The recent sinking of a South Korean warship by a North Korean submarine compounding the already fragile ceasefire along the South-North Korean border to a breaking point is an added flash point in global conflict zones. Another disturbing factor is the recent UNSC resolution on additional sanctions on Iran for pursuing its alleged nuclear ambition. Possibility of sanctions on Iran fueling inter-faith tension cannot be totally discounted because the efforts made by Brazil and Turkey for a solution acceptable to the West were not given a chance to produce result strengthening impression in some quarters that the US is determined to teach Iran a lesson for her humiliation at the hands of Iran for incarceration of the US Embassy personnel following Iran's Islamic Revolution of 1979.
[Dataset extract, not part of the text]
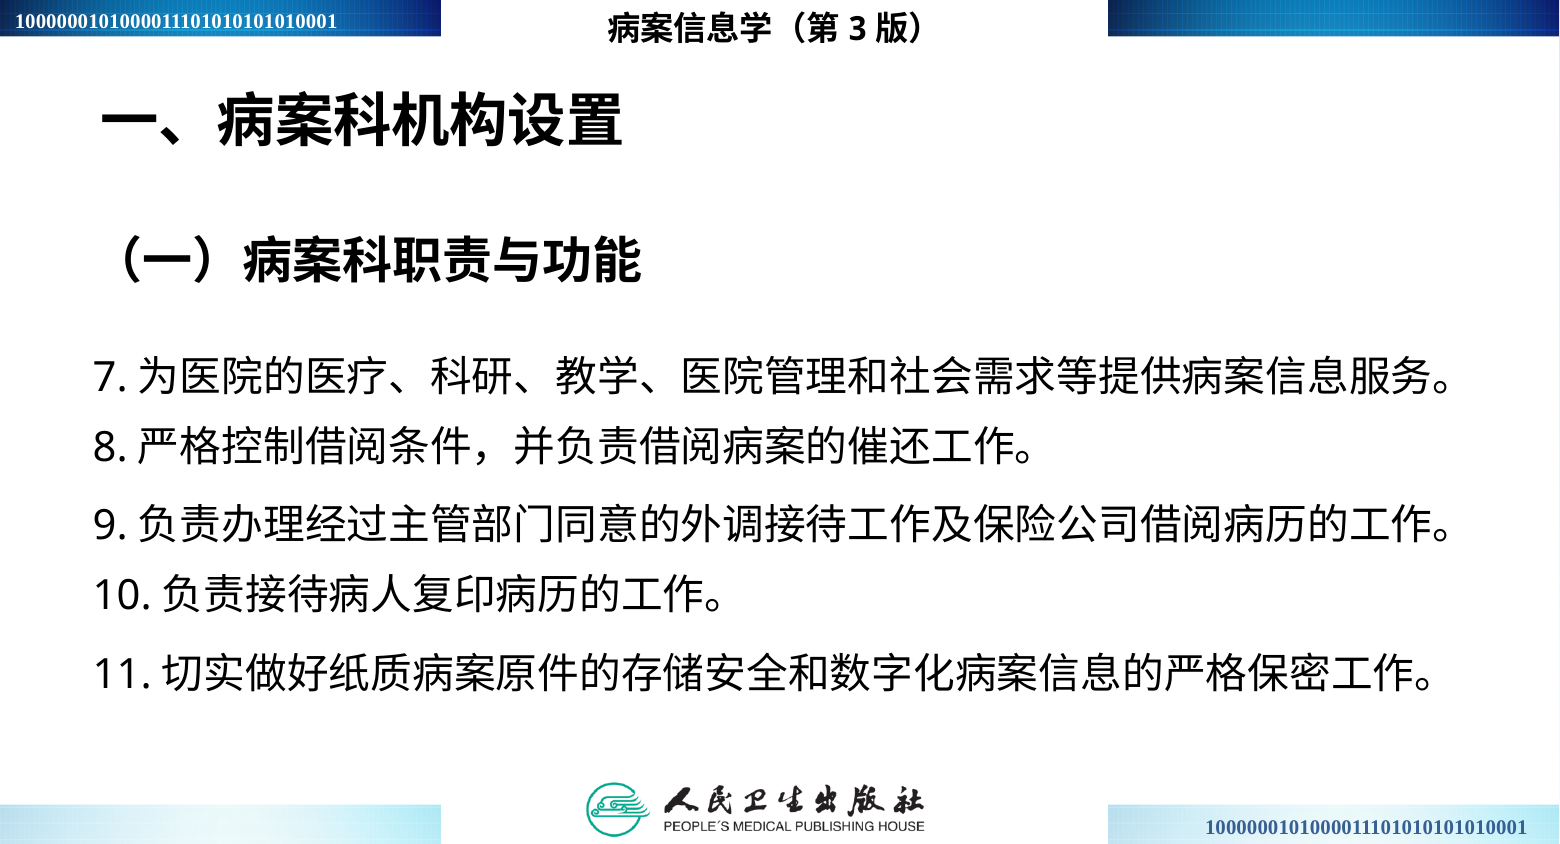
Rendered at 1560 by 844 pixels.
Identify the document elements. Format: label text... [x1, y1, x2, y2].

While the optimists may hold on to their hope that the clash about civilizations may ultimately be resolved without resorting to brutal Hobbesian struggle and the mechanism of social Darwinism, the pessimists may have less confidence in a just international structure and believe in the thesis of former State Department official Mark Lagon that where consensus cannot be achieved in the United Nations, US efforts to enforce norms constitute leadership rather than"license". Some hold the view that it is a positive development now that the UN recognizes situations in which national sovereignty loses legitimacy paving the way for the Responsibility to Protect that was affirmed at the 60th UN anniversary World Summit of September 2005.
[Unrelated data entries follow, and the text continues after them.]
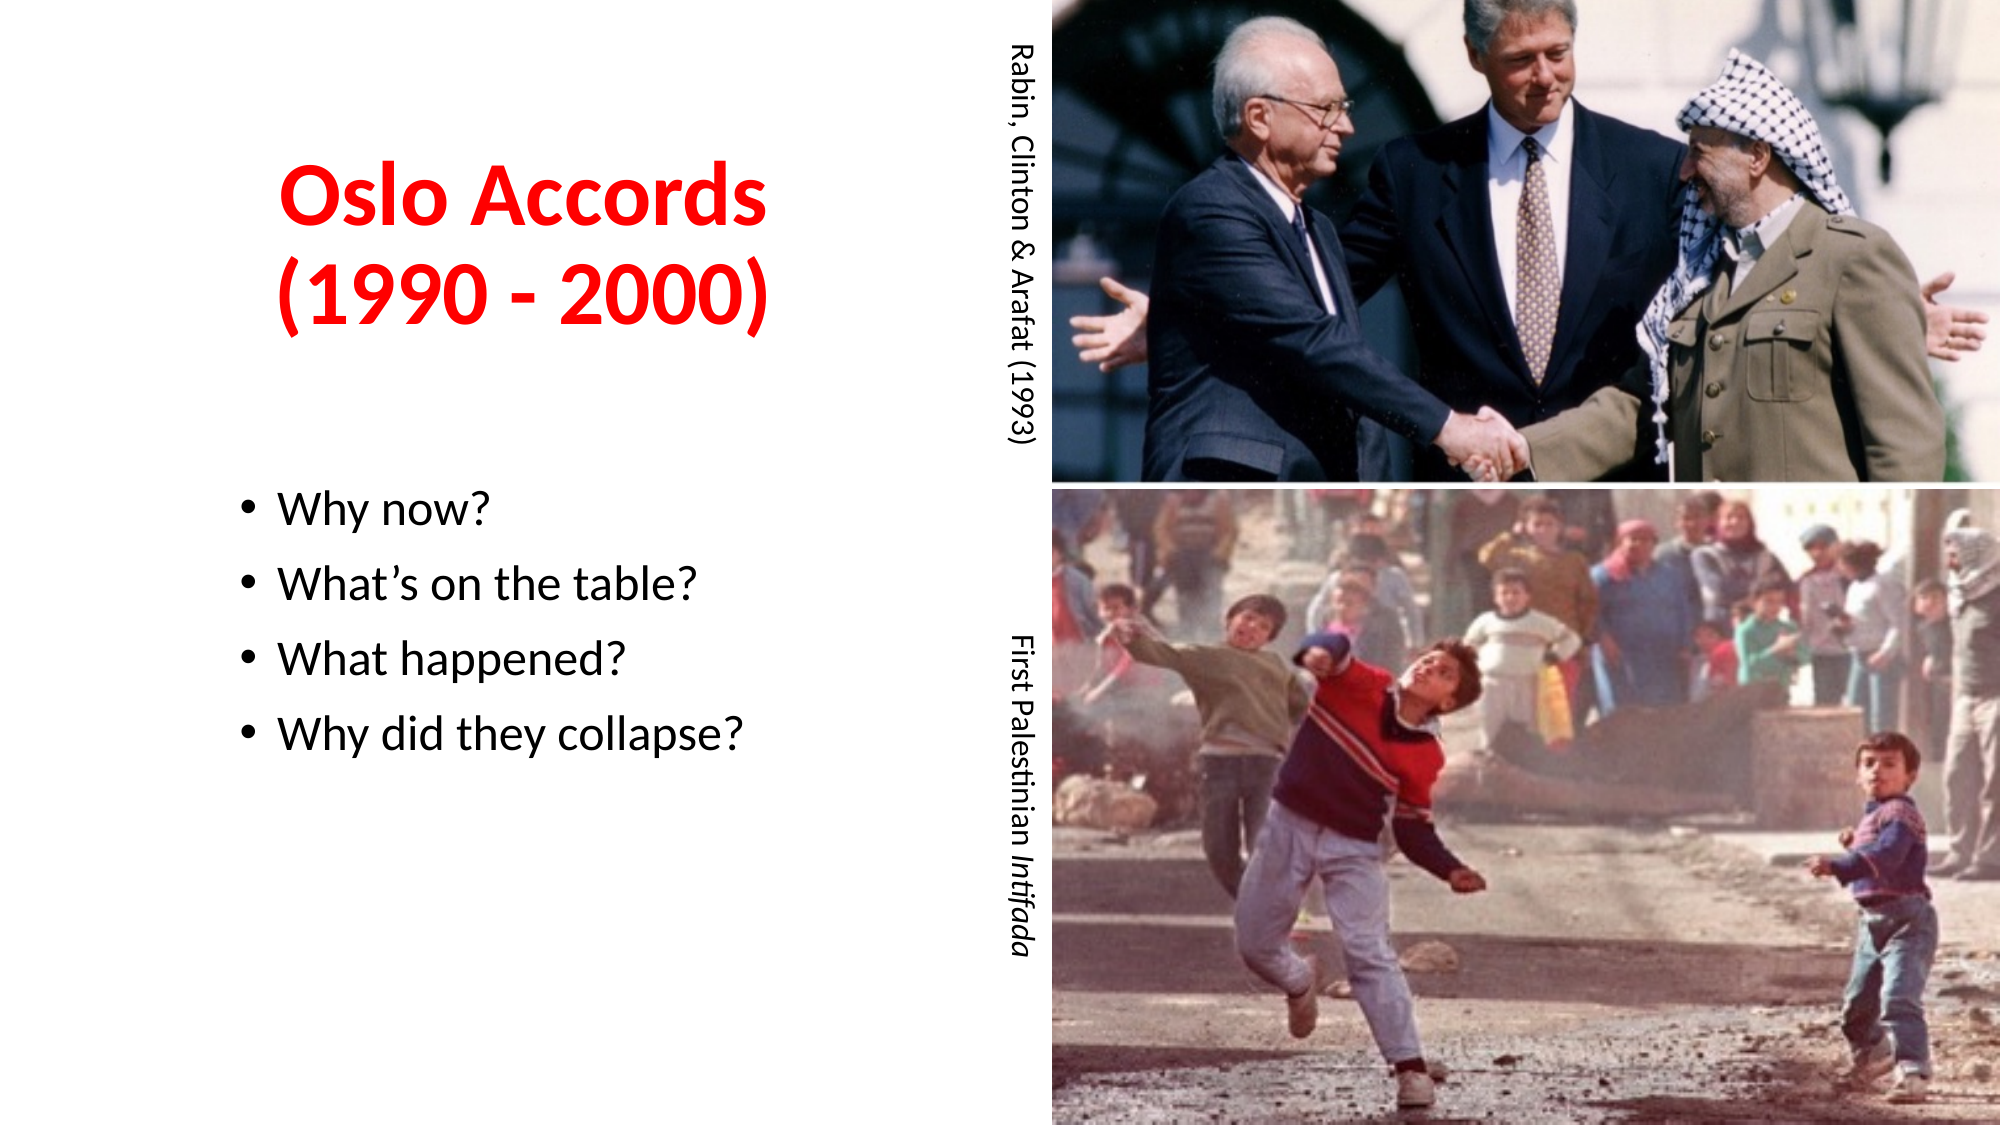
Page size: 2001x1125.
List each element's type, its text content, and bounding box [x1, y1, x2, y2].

picture [1052, 0, 2000, 486]
title Oslo Accords (1990 - 2000) [224, 107, 824, 383]
text_box First Palestinian Intifada [998, 572, 1052, 1021]
list Why now? What’s on the table? What happened? Why did they collapse? [224, 475, 824, 849]
picture [1052, 489, 2000, 1125]
text_box Rabin, Clinton & Arafat (1993) [998, 20, 1052, 470]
One cannot but wonder whether paying obeisance to Robert Kagan's thesis of US muscularity and Lian Ferguson's entreaty to the US to take up the call of history, as he sees it, would not after all bring anew the metropolitan-peripheral relationship of a different variety. Some day in the near future the developing countries (barring those who would be embraced by the First World) would have to decide on the course they would be taking for the welfare of the future generations. One hopes that the actions to be taken would be positive as many countries of the Islamic world, generally perceived as the adversary, suffer from poverty, food insecurity, adverse effects of climate change, political instability, and myriad other problems that cannot be solved without the cooperation of the developed world.
It is therefore, reasonable that the nations of the world band together to fight the challenges of the Twenty First century instead of fighting each other on matters of faith. After all leaders are elected to improve the lot of the people and not to convert people of other faiths into the one the leaders belong to.
The need of the world is multi-religious, multi-cultural, multi-linguistic, and multi-racial nations for the betterment of the humanity.
The writer is a former Ambassador and Secretary of Bangladesh.